Perry_Paolantonio · October 21, 2019, 12:09pm

We’re not copying files though, just running the hash - so wouldn’t that be a function of the md5 tool and not the shell?

Files are moved into a subfolder at one point in the process before hashing begins, but this only takes a split second even on a very large file set.

Michel_Bujardet · October 21, 2019, 7:31pm

At any rate you need to load them, in order to hash.

Kem_Tekinay · October 22, 2019, 6:21am

I ran a quick test on a large file (about 1.1 GB) using md5 in a shell vs. reading chunks at a time through MD5Digest and MD5DigestMBS. md5 took about 3s to process the file, the native MD5Digest about 3.5s, and the MBS version about 2.3 seconds. A way for you to speed this up might be to a write your own md5 utility around MD5DigestMBS and call that from your app.

Perry_Paolantonio · October 22, 2019, 3:33pm

I’m running a test right now (still using the mac’s built-in md5) on a 6-core 3.3GHZ Xeon Macpro (5,1 cheese grater) with a 10Gb connection to the network. Performance is blowing my iMac’s 6-core i7 out of the water. Granted many of the files I’m running right now are small (metadata sidecar files as well as some TIFs), but it’s done almost 25,000 of them in less than 10 minutes with 4 concurrent MD5 instances.

Because this has the same network speed as my iMac (same SAN volume, 10GbE connection), that’s pointing to either the increased power of the Xeon (even though it’s many years older than the i7-based iMac, or the bus speed of the MacPro). Could also be memory, since that machine has 28GB, and the iMac has 8. In any case, we have plenty of beefy MacPros that are only used some of the time, so this bodes well for cranking through lots of files quickly.

I’m running a batch that has 433,000 files and it’s just cutting through it like butter.

Kem_Tekinay · October 22, 2019, 3:35pm

Sounds like a case to use a distributed processing system across multiple unused or lightly-used machines.

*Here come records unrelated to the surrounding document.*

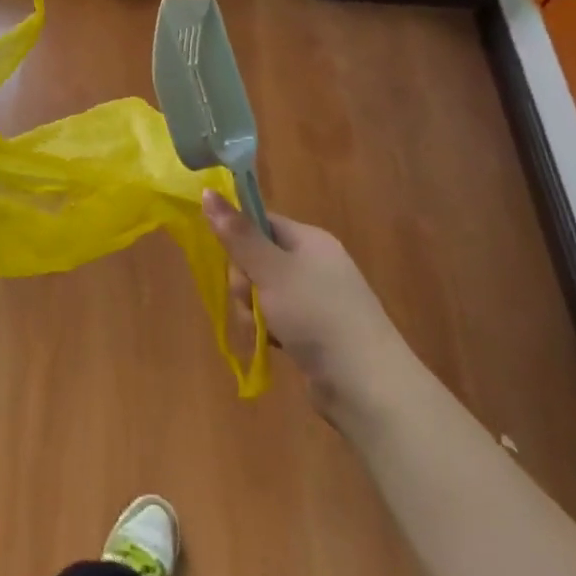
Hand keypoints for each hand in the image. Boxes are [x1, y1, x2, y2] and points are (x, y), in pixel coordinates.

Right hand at [204, 193, 408, 421]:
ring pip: (263, 292)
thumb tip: (208, 191)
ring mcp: (316, 298)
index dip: (238, 239)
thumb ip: (237, 234)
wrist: (367, 384)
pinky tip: (271, 344)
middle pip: (257, 259)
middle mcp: (314, 263)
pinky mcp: (314, 329)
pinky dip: (268, 330)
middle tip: (249, 302)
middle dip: (243, 284)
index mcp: (309, 239)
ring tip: (261, 332)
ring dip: (251, 311)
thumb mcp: (271, 270)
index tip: (232, 264)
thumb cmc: (317, 314)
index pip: (261, 222)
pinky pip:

Perry_Paolantonio · October 22, 2019, 3:42pm

Funny you should mention that: I was sitting in bed at 2:00 AM after my kid woke me up thinking exactly this, for the next app.

We’re building a film scanner from scratch and it works with ridiculously high res images (14k x 9x pixels). Each color channel is scanned separately using a monochrome camera and appropriately colored light, to create three B/W images representing R, G, and B. And each of those is made using PixelShift, which itself is 9 separate images stitched into a single composite frame. So for each frame of color film, there are a minimum of 27 images. If we do two flash HDR processing (same thing but with exposures for shadows and highlights, combined into a single imge), it’s double that, three flash (shadows, mids, highs) is triple.

The camera isn’t particularly fast and on a single machine I was thinking we’d be lucky if we can get around 2-3 Seconds/Frame (not frames per second, other way around), but it might be better to have a bank of simple computers (old blade servers maybe) inside the scanner chassis that are wired together with some kind of high speed interconnect like 40GbE ethernet or Infiniband, and just have each computer dedicated to processing a channel, with a fourth to handle recombining them into a color image.

So it might be time to learn how to do that too!